OESIL Score for Syncope

OESIL Score
Age >65 Years
History of Cardiovascular Disease
Syncope Without Prodrome
Abnormal ECG
OESIL Score:0
Estimates 12-month all-cause mortality in patients presenting with syncope.

Why Use

Provides a simple risk stratification tool to predict 1-year all-cause mortality after a syncopal episode, helping to identify patients at higher risk who may need a more aggressive evaluation and treatment. Assists ED disposition decisions (admission vs. discharge) and potentially avoids unnecessary hospitalizations for low-risk patients.

When to Use

Use in the evaluation of adult patients presenting with syncope in the emergency department (ED). Particularly useful for risk stratification when the etiology of syncope is unclear after initial assessment.

Formula

Addition of the selected points: Item Points Age >65 years +1 Cardiovascular disease in clinical history* +1 Syncope without prodrome +1 Abnormal EKG** +1 *Cardiovascular disease was defined as any of the following: Previous clinical or laboratory diagnosis of any form of structural heart disease, including ischemic heart disease, valvular dysfunction, and primary myocardial disease. Previous diagnosis or clinical evidence of congestive heart failure. Previous diagnosis or clinical evidence of peripheral arterial disease. Previous diagnosis of stroke or TIA. **Abnormal EKG was defined as any of the following: Rhythm abnormalities (atrial fibrillation or flutter, supraventricular tachycardia, multifocal atrial tachycardia, frequent or repetitive premature supraventricular or ventricular complexes, sustained or non-sustained ventricular tachycardia, paced rhythms). Atrioventricular (AV) or intraventricular conduction disorders (complete AV block, Mobitz I or Mobitz II AV block, bundle branch block, or intraventricular conduction delay). Left or right ventricular hypertrophy. Left axis deviation. Old myocardial infarction. ST segment and T wave abnormalities consistent with or possibly related to myocardial ischemia. Non-specific repolarization abnormalities were not considered abnormal.

Data provided:
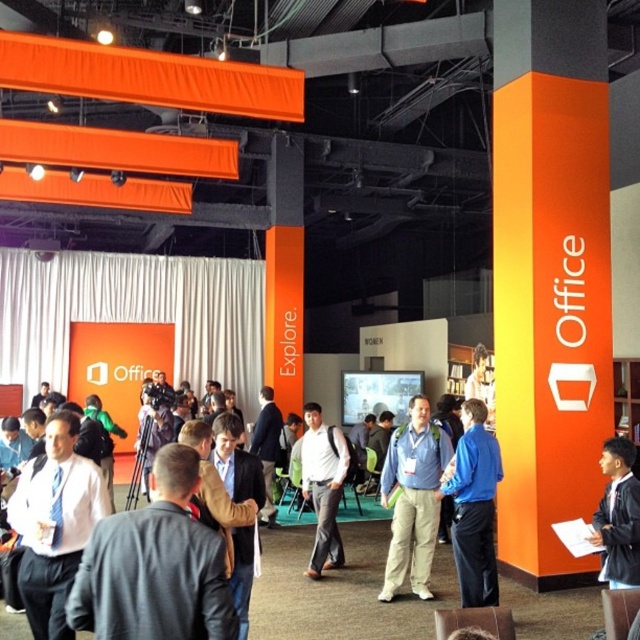
Question: Can you confirm if matte blue tie at center is positioned to the right of dark blue suit at lower right?

Choices:
 (A) no
 (B) yes

Answer: (A)

Question: Which object appears farthest from the camera in this image?

Choices:
 (A) matte blue tie at center
 (B) blue fabric backpack at center
 (C) gray fabric jacket at center
 (D) blue fabric shirt at center

Answer: (B)

Question: Can you confirm if gray fabric jacket at center is positioned below matte blue tie at center?

Choices:
 (A) yes
 (B) no

Answer: (B)

Question: Which point is farther to the camera?

Choices:
 (A) gray fabric jacket at center
 (B) dark blue suit at lower right
 (C) matte blue tie at center
 (D) blue fabric shirt at center

Answer: (D)

Question: Can you confirm if blue fabric backpack at center is wider than blue fabric shirt at center?

Choices:
 (A) yes
 (B) no

Answer: (A)

Question: Which of the following is the farthest from the observer?

Choices:
 (A) [157, 532]
 (B) [428, 460]
 (C) [625, 509]
 (D) [310, 470]

Answer: (D)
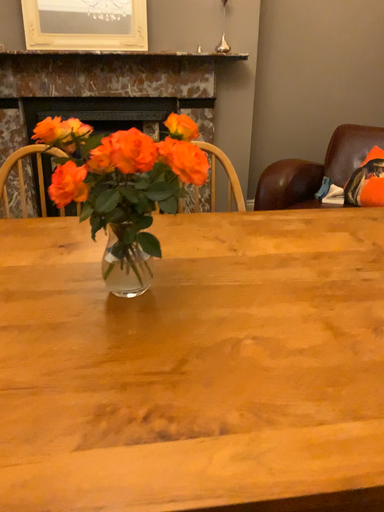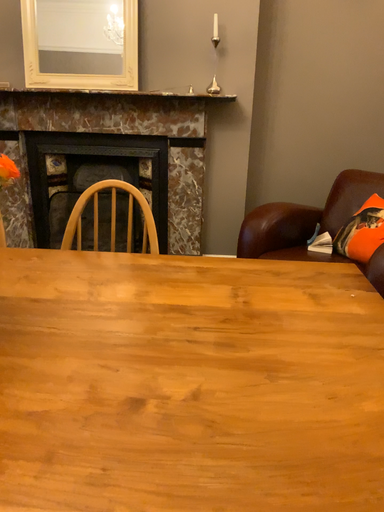
Question: Which way did the camera rotate in the video?

Choices:
 (A) rotated left
 (B) rotated right

Answer: (A)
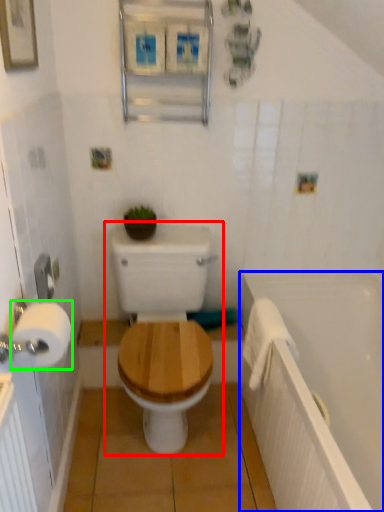
Question: Which is nearer to the toilet (highlighted by a red box)? bath (highlighted by a blue box) or toilet paper (highlighted by a green box).

Choices:
 (A) bath
 (B) toilet paper

Answer: (A)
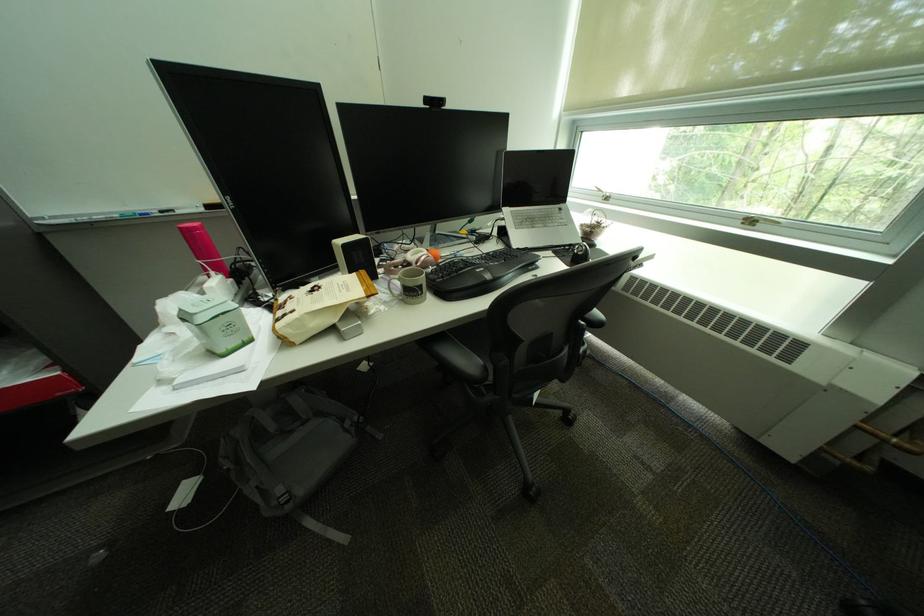
Locate an element on the screen. chair sitting surface is located at coordinates (460, 362).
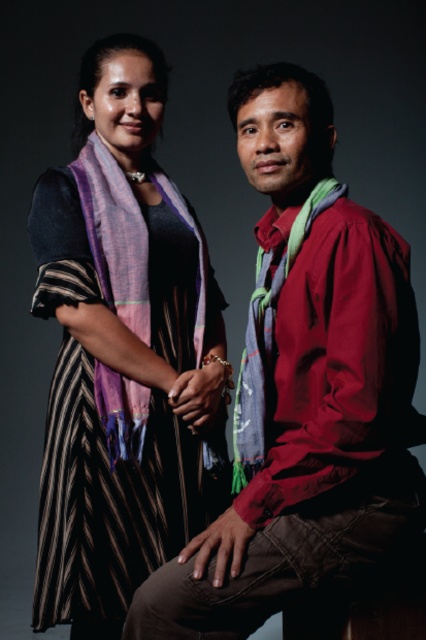
You are a photographer setting up for a photoshoot. You need to ensure that the striped fabric dress at center and the blue textured scarf at center are positioned so that they are at least 15 inches apart to avoid overlapping in the frame. Based on the current setup, is this requirement met?

The striped fabric dress at center is only 12.97 inches away from the blue textured scarf at center, which is less than the required 15 inches. Therefore, the requirement is not met, and adjustments are needed to increase the distance between them.

You are a fashion designer who wants to create a new collection using the striped fabric dress at center and the blue textured scarf at center. Which item should you choose if you need a larger piece of fabric for your design?

The striped fabric dress at center is larger in size than the blue textured scarf at center, so you should choose the striped fabric dress at center for your design as it provides a larger piece of fabric.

Directions:
How would the OESIL score text go on after its final sentence? Write the next part.

Answer box:
Pearls / Pitfalls

Not appropriate for use in patients with significant underlying pathology and does not differentiate between specific causes of syncope (e.g., cardiac vs. neurogenic). Designed to be used at the time of initial presentation to the ED; results may not be reliable if applied in other clinical settings or situations. Developed and validated in patients aged ≥12 years. The derivation study excluded patients with known seizure disorders, those presenting with presyncope, dizziness, or vertigo, and those without a clear loss of consciousness.

Management

Low risk (score 0–1): Consider further outpatient evaluation and follow-up. Provide patient education on warning signs and when to return to the ED. Intermediate to high risk (score ≥2): Consider hospital admission for further monitoring and investigation (e.g., telemetry, echocardiography). Initiate consultations with cardiology or neurology as needed.

Advice

This tool complements, but does not replace, clinical judgment, a careful history, and a thorough evaluation of syncope patients in the ED.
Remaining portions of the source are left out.